DMPL’s Privacy Officer maintains a complaint register, and will investigate complaints concerning the mishandling of personal information, security breaches, allegations of breaches of the Act and the APPs, and any matters which are referred from the Office of the Australian Information Commissioner (OAIC). Your complaint will be promptly acknowledged, and will be dealt with within a reasonable amount of time depending on the complexity of the matter. You will receive updates as to the progress of your complaint if the investigation takes longer than expected. Less complex complaints can usually be dealt with within 30 days, however more complex matters may take longer to resolve.
Where a notification of a breach of privacy, or a complaint about the handling of personal information is received, DMPL’s Privacy Officer will take immediate steps to contain the breach, which may involve securing or quarantining personal information or DMPL’s files which contain the personal information. A preliminary assessment will be conducted and any necessary actions taken. These actions may include notifying the individual(s) whose personal information is subject of the breach/complaint.
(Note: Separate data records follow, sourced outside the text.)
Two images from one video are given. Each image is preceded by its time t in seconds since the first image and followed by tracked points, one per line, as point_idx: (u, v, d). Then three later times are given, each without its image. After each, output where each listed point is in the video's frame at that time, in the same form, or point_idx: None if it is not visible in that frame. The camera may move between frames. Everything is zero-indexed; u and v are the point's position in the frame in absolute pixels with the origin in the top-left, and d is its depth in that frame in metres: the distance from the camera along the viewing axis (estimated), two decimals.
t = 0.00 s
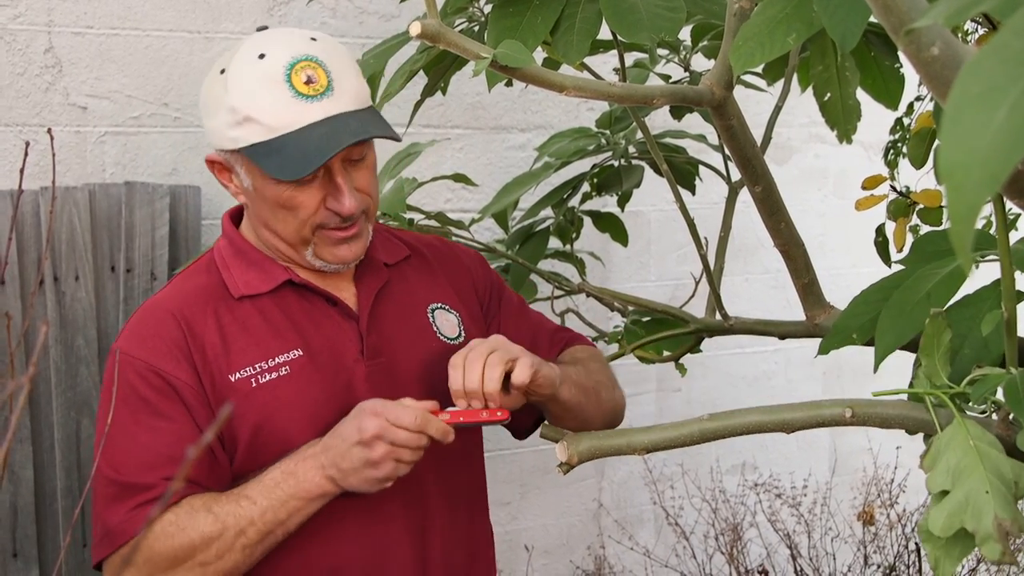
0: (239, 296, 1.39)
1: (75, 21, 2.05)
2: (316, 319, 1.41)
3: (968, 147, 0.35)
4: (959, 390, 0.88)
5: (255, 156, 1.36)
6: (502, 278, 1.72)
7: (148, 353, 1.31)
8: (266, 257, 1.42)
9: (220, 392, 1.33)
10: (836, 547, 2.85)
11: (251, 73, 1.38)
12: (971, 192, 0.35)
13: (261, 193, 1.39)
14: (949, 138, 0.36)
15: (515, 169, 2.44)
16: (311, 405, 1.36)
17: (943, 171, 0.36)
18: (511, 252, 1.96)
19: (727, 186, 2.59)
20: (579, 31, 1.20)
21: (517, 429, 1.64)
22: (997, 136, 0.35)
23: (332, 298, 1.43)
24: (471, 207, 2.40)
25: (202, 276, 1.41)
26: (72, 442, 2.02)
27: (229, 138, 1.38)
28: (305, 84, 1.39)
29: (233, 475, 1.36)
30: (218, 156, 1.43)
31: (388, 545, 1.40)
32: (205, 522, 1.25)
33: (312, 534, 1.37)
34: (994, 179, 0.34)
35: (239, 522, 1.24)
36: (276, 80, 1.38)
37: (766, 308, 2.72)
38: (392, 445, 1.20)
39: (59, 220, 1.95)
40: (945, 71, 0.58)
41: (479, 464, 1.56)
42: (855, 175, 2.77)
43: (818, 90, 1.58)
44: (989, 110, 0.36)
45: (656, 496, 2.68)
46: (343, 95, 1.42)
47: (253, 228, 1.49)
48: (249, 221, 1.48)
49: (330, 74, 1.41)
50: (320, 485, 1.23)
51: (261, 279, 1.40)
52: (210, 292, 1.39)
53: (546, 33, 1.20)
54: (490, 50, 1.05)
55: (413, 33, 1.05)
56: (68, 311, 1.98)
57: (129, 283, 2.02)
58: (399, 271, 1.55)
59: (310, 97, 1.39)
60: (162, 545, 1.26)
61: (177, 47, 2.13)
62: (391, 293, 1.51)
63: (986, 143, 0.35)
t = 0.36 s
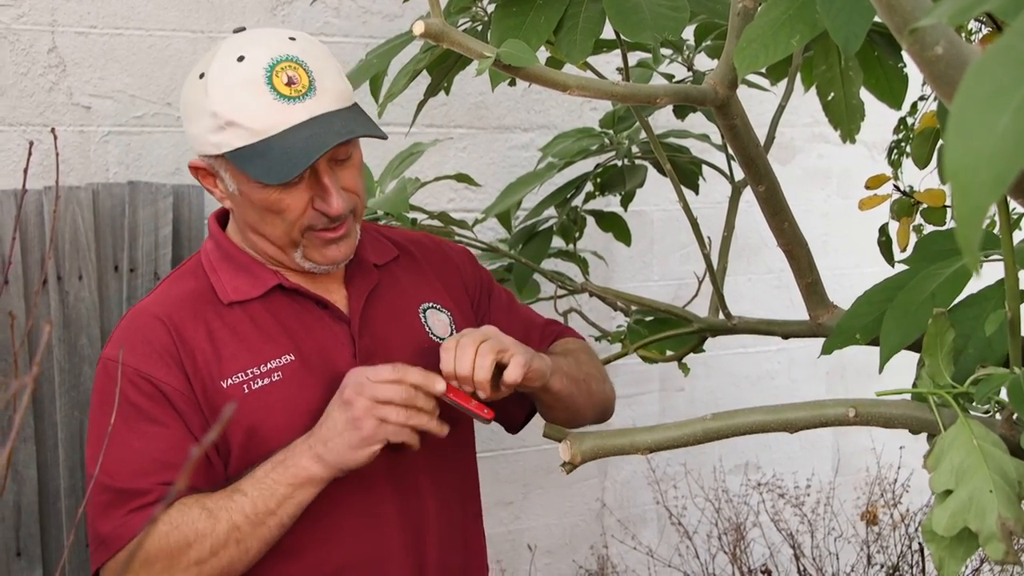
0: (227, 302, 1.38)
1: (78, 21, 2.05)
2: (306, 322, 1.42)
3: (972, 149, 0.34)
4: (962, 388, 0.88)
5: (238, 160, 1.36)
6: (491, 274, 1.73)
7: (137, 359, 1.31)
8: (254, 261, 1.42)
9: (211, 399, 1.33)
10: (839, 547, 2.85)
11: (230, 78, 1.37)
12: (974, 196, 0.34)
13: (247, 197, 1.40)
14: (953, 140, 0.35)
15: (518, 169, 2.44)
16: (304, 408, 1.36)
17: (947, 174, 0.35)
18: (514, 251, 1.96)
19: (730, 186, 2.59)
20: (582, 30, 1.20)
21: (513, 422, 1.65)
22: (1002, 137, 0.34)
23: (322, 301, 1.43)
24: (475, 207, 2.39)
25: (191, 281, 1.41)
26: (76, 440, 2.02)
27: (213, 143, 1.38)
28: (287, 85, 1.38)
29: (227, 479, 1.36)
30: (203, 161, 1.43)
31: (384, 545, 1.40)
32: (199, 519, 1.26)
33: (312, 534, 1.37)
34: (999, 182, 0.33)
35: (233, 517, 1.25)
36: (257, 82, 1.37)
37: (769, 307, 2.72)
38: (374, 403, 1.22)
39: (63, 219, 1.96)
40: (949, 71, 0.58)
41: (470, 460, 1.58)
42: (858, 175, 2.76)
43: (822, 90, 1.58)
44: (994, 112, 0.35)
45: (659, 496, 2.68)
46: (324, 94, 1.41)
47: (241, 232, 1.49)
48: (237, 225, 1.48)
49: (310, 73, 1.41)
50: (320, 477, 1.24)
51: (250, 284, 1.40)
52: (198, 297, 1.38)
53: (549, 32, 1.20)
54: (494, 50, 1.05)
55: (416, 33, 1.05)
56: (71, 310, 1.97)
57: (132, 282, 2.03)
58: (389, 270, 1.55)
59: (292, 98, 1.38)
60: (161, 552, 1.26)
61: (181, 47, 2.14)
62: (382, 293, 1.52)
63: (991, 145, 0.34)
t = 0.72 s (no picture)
0: (225, 302, 1.38)
1: (80, 21, 2.05)
2: (303, 322, 1.42)
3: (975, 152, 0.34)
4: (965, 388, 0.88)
5: (254, 135, 1.35)
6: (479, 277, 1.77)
7: (135, 359, 1.29)
8: (249, 262, 1.43)
9: (209, 399, 1.33)
10: (841, 547, 2.85)
11: (262, 57, 1.37)
12: (981, 199, 0.33)
13: (255, 178, 1.38)
14: (956, 142, 0.35)
15: (520, 169, 2.44)
16: (301, 408, 1.36)
17: (951, 177, 0.34)
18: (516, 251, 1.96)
19: (732, 186, 2.59)
20: (584, 30, 1.20)
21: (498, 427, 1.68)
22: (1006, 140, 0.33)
23: (318, 302, 1.44)
24: (476, 207, 2.39)
25: (186, 282, 1.41)
26: (77, 439, 2.02)
27: (231, 117, 1.37)
28: (316, 73, 1.39)
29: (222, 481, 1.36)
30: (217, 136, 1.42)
31: (382, 544, 1.40)
32: (204, 518, 1.25)
33: (310, 534, 1.36)
34: (1004, 186, 0.33)
35: (238, 513, 1.25)
36: (287, 64, 1.38)
37: (770, 307, 2.71)
38: (379, 394, 1.23)
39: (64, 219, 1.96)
40: (951, 72, 0.58)
41: (461, 459, 1.58)
42: (859, 175, 2.76)
43: (824, 90, 1.57)
44: (997, 116, 0.34)
45: (661, 496, 2.68)
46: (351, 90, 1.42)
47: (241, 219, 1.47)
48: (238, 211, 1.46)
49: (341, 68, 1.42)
50: (326, 472, 1.24)
51: (247, 285, 1.40)
52: (194, 298, 1.38)
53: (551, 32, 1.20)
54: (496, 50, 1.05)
55: (419, 33, 1.05)
56: (73, 310, 1.97)
57: (133, 283, 2.03)
58: (382, 272, 1.58)
59: (319, 85, 1.38)
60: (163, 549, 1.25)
61: (182, 47, 2.14)
62: (376, 294, 1.54)
63: (997, 147, 0.34)
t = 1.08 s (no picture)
0: (230, 294, 1.38)
1: (80, 20, 2.05)
2: (307, 320, 1.42)
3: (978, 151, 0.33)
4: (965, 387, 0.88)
5: (257, 87, 1.42)
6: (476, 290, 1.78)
7: (137, 346, 1.30)
8: (258, 257, 1.43)
9: (208, 391, 1.33)
10: (842, 547, 2.85)
11: (288, 27, 1.48)
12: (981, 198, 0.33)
13: (256, 135, 1.44)
14: (958, 143, 0.34)
15: (521, 168, 2.44)
16: (302, 407, 1.36)
17: (952, 178, 0.34)
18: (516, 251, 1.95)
19: (733, 186, 2.59)
20: (584, 30, 1.20)
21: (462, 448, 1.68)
22: (1008, 140, 0.33)
23: (324, 301, 1.44)
24: (477, 207, 2.39)
25: (193, 272, 1.41)
26: (78, 439, 2.02)
27: (247, 76, 1.45)
28: (331, 40, 1.45)
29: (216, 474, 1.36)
30: (238, 105, 1.50)
31: (378, 544, 1.39)
32: (188, 506, 1.26)
33: (303, 532, 1.36)
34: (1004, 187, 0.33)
35: (222, 504, 1.25)
36: (307, 33, 1.46)
37: (771, 307, 2.71)
38: (367, 390, 1.23)
39: (65, 219, 1.96)
40: (952, 71, 0.58)
41: (459, 461, 1.58)
42: (861, 175, 2.76)
43: (825, 89, 1.57)
44: (999, 117, 0.34)
45: (661, 495, 2.68)
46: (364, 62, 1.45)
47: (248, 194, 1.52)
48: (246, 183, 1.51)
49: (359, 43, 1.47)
50: (310, 465, 1.24)
51: (254, 279, 1.40)
52: (201, 288, 1.39)
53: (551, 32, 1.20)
54: (497, 49, 1.05)
55: (420, 32, 1.05)
56: (74, 310, 1.98)
57: (134, 282, 2.02)
58: (391, 275, 1.58)
59: (331, 50, 1.44)
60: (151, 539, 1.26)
61: (183, 47, 2.14)
62: (383, 296, 1.53)
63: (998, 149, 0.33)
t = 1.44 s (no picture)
0: (237, 289, 1.39)
1: (81, 20, 2.05)
2: (312, 317, 1.42)
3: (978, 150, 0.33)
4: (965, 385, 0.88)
5: (274, 83, 1.42)
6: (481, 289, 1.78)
7: (143, 338, 1.30)
8: (265, 254, 1.44)
9: (212, 385, 1.33)
10: (842, 546, 2.85)
11: (308, 26, 1.47)
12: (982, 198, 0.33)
13: (270, 129, 1.44)
14: (958, 143, 0.34)
15: (521, 168, 2.44)
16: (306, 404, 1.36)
17: (953, 177, 0.34)
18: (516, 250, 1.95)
19: (733, 185, 2.59)
20: (584, 29, 1.20)
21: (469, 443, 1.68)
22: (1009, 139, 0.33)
23: (329, 297, 1.44)
24: (478, 206, 2.39)
25: (201, 267, 1.41)
26: (78, 438, 2.02)
27: (265, 70, 1.45)
28: (350, 41, 1.45)
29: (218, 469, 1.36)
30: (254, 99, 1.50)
31: (378, 541, 1.39)
32: (191, 501, 1.26)
33: (305, 528, 1.36)
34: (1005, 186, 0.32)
35: (224, 499, 1.25)
36: (326, 33, 1.46)
37: (771, 306, 2.72)
38: (369, 383, 1.23)
39: (65, 218, 1.96)
40: (953, 71, 0.58)
41: (461, 459, 1.58)
42: (862, 174, 2.76)
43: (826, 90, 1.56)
44: (999, 116, 0.33)
45: (662, 494, 2.68)
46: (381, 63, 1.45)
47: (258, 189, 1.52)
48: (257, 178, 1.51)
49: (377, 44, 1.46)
50: (314, 459, 1.24)
51: (260, 275, 1.41)
52: (209, 283, 1.39)
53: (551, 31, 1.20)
54: (498, 49, 1.05)
55: (421, 31, 1.05)
56: (74, 309, 1.98)
57: (135, 282, 2.02)
58: (396, 274, 1.58)
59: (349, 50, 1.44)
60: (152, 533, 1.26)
61: (183, 46, 2.14)
62: (388, 294, 1.53)
63: (999, 148, 0.33)
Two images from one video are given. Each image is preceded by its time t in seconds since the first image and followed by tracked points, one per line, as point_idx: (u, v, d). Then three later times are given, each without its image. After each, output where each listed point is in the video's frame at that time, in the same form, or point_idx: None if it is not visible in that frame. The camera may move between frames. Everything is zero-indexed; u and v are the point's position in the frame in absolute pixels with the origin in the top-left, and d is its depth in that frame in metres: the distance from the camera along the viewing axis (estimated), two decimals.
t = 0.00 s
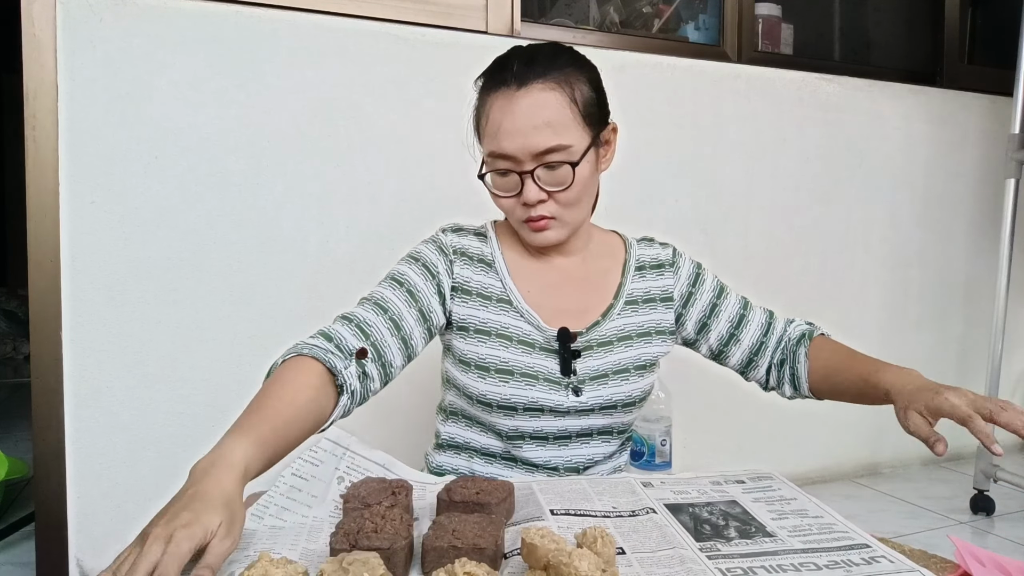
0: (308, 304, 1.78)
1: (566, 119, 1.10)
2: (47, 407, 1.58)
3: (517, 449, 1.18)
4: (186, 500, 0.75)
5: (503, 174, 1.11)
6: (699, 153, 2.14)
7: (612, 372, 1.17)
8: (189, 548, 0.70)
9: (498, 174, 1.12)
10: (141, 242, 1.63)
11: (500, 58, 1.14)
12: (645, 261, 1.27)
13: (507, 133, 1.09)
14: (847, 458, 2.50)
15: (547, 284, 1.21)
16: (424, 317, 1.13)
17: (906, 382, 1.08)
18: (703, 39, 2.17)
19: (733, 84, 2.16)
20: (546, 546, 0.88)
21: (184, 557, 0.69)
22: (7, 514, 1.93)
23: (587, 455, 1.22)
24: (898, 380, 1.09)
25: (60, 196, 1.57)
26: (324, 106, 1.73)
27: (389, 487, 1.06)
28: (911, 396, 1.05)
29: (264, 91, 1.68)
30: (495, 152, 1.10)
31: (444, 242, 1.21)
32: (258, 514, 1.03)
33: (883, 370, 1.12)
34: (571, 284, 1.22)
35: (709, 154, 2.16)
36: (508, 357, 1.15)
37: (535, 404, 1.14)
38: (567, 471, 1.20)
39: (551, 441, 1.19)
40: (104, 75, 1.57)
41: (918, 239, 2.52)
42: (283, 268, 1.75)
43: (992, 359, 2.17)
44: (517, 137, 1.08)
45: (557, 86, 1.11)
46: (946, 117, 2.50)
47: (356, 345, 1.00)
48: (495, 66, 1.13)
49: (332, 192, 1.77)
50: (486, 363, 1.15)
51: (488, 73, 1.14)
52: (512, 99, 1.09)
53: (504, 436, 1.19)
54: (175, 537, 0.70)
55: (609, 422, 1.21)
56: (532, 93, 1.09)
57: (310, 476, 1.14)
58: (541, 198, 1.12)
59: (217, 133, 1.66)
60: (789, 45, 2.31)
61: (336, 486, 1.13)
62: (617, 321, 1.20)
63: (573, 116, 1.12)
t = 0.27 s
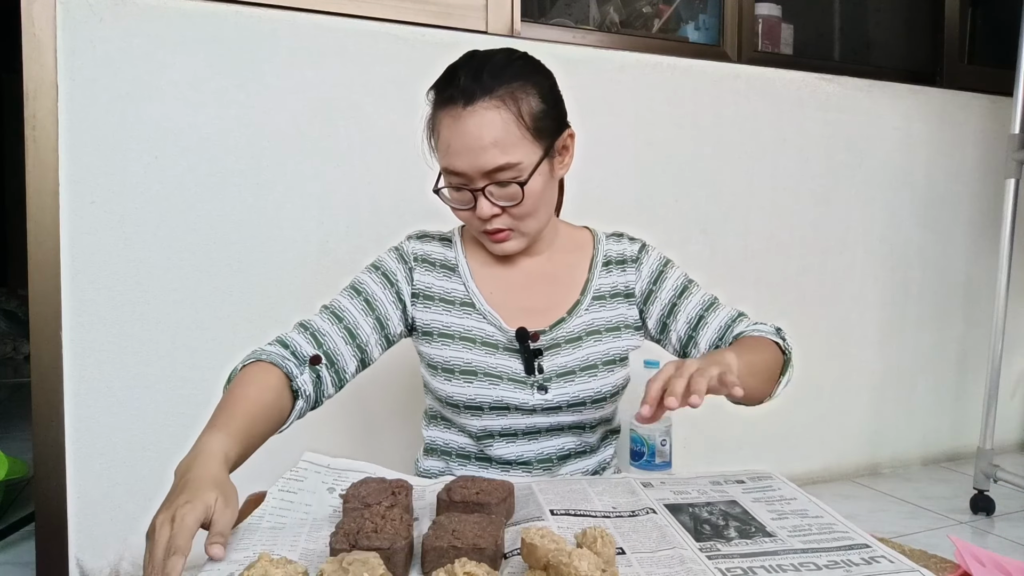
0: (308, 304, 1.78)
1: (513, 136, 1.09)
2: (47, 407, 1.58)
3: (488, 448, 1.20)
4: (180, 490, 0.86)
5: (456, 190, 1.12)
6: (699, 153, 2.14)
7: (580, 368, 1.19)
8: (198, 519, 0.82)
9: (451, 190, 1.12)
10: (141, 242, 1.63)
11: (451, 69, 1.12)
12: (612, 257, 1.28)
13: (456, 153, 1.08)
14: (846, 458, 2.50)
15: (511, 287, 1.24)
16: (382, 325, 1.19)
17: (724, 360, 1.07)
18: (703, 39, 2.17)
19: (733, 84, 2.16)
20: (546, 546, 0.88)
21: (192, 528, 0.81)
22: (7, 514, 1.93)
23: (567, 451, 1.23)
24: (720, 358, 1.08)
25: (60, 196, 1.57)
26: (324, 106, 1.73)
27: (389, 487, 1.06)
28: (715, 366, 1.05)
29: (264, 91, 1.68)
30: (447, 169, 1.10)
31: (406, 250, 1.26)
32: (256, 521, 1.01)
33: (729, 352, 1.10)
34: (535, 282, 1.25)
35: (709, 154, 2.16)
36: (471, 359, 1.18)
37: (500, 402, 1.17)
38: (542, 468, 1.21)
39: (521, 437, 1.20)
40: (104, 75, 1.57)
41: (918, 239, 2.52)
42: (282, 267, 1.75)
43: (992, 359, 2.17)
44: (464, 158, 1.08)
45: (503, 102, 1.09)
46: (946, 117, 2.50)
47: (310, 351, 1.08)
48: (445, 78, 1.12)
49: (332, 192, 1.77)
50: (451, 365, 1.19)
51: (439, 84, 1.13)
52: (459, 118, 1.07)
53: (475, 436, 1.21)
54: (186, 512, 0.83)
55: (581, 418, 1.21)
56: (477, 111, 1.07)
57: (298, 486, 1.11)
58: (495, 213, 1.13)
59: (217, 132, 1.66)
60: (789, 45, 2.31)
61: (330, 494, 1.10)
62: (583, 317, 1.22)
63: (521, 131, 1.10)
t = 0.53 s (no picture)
0: (307, 304, 1.78)
1: (488, 150, 1.08)
2: (47, 407, 1.59)
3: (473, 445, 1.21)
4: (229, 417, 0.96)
5: (436, 203, 1.12)
6: (698, 152, 2.14)
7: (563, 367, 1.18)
8: (267, 428, 0.94)
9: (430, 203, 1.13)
10: (141, 242, 1.63)
11: (427, 81, 1.12)
12: (599, 256, 1.26)
13: (433, 167, 1.08)
14: (846, 458, 2.50)
15: (495, 288, 1.24)
16: (372, 323, 1.23)
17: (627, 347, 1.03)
18: (703, 39, 2.17)
19: (733, 84, 2.16)
20: (546, 546, 0.88)
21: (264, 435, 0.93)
22: (7, 514, 1.93)
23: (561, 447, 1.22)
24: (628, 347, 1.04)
25: (60, 196, 1.57)
26: (324, 106, 1.73)
27: (389, 487, 1.06)
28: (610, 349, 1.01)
29: (264, 91, 1.68)
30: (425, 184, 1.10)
31: (395, 252, 1.29)
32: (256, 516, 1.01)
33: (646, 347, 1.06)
34: (519, 282, 1.24)
35: (709, 154, 2.16)
36: (455, 357, 1.19)
37: (484, 400, 1.18)
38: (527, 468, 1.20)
39: (507, 433, 1.20)
40: (104, 75, 1.57)
41: (918, 239, 2.52)
42: (282, 268, 1.75)
43: (992, 360, 2.17)
44: (441, 173, 1.08)
45: (477, 117, 1.08)
46: (946, 117, 2.50)
47: (305, 344, 1.14)
48: (422, 91, 1.12)
49: (332, 192, 1.77)
50: (436, 363, 1.20)
51: (417, 96, 1.13)
52: (434, 135, 1.07)
53: (461, 433, 1.22)
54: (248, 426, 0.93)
55: (566, 418, 1.20)
56: (452, 128, 1.07)
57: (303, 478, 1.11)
58: (476, 225, 1.13)
59: (216, 132, 1.66)
60: (789, 45, 2.31)
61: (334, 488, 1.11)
62: (567, 316, 1.21)
63: (497, 145, 1.09)
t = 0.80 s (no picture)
0: (308, 304, 1.78)
1: (517, 140, 1.09)
2: (47, 407, 1.59)
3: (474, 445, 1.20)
4: (328, 362, 1.00)
5: (456, 191, 1.10)
6: (699, 152, 2.14)
7: (563, 366, 1.18)
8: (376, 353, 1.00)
9: (450, 191, 1.10)
10: (141, 242, 1.63)
11: (450, 70, 1.11)
12: (600, 255, 1.26)
13: (459, 154, 1.06)
14: (846, 458, 2.50)
15: (494, 288, 1.23)
16: (381, 329, 1.22)
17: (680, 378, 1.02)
18: (703, 39, 2.17)
19: (733, 84, 2.16)
20: (546, 546, 0.88)
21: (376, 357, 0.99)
22: (7, 514, 1.93)
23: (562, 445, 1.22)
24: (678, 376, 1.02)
25: (60, 196, 1.57)
26: (324, 106, 1.73)
27: (389, 487, 1.06)
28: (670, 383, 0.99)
29: (264, 91, 1.68)
30: (448, 171, 1.08)
31: (394, 256, 1.28)
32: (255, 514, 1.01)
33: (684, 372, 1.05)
34: (520, 281, 1.24)
35: (709, 154, 2.16)
36: (455, 357, 1.19)
37: (484, 399, 1.17)
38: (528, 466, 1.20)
39: (507, 433, 1.20)
40: (104, 75, 1.57)
41: (918, 239, 2.52)
42: (282, 268, 1.75)
43: (991, 360, 2.17)
44: (469, 159, 1.06)
45: (509, 106, 1.09)
46: (946, 117, 2.50)
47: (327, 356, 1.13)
48: (446, 78, 1.10)
49: (332, 192, 1.77)
50: (436, 363, 1.20)
51: (439, 84, 1.11)
52: (465, 120, 1.06)
53: (462, 434, 1.22)
54: (358, 353, 0.99)
55: (567, 416, 1.20)
56: (484, 114, 1.06)
57: (312, 480, 1.10)
58: (495, 215, 1.12)
59: (216, 132, 1.66)
60: (789, 45, 2.31)
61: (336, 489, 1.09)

Where the preliminary assessment finds that the matter is complex or of a serious nature, independent investigators and/or legal advisors may be retained to assist with the investigation. All investigations will determine whether or not there appears to have been a breach of DMPL’s obligations under the Act. At the conclusion of the investigation, recommendations may be made as to changes to information handling practices and protocols within DMPL. The complainant (or if the matter was referred by it, the OAIC) will be informed of the outcome of the investigation, any relevant findings, and any actions taken as a result.
If the complainant is not satisfied with the investigation or the outcome, they may make a further complaint to the Office of the Australian Information Commissioner.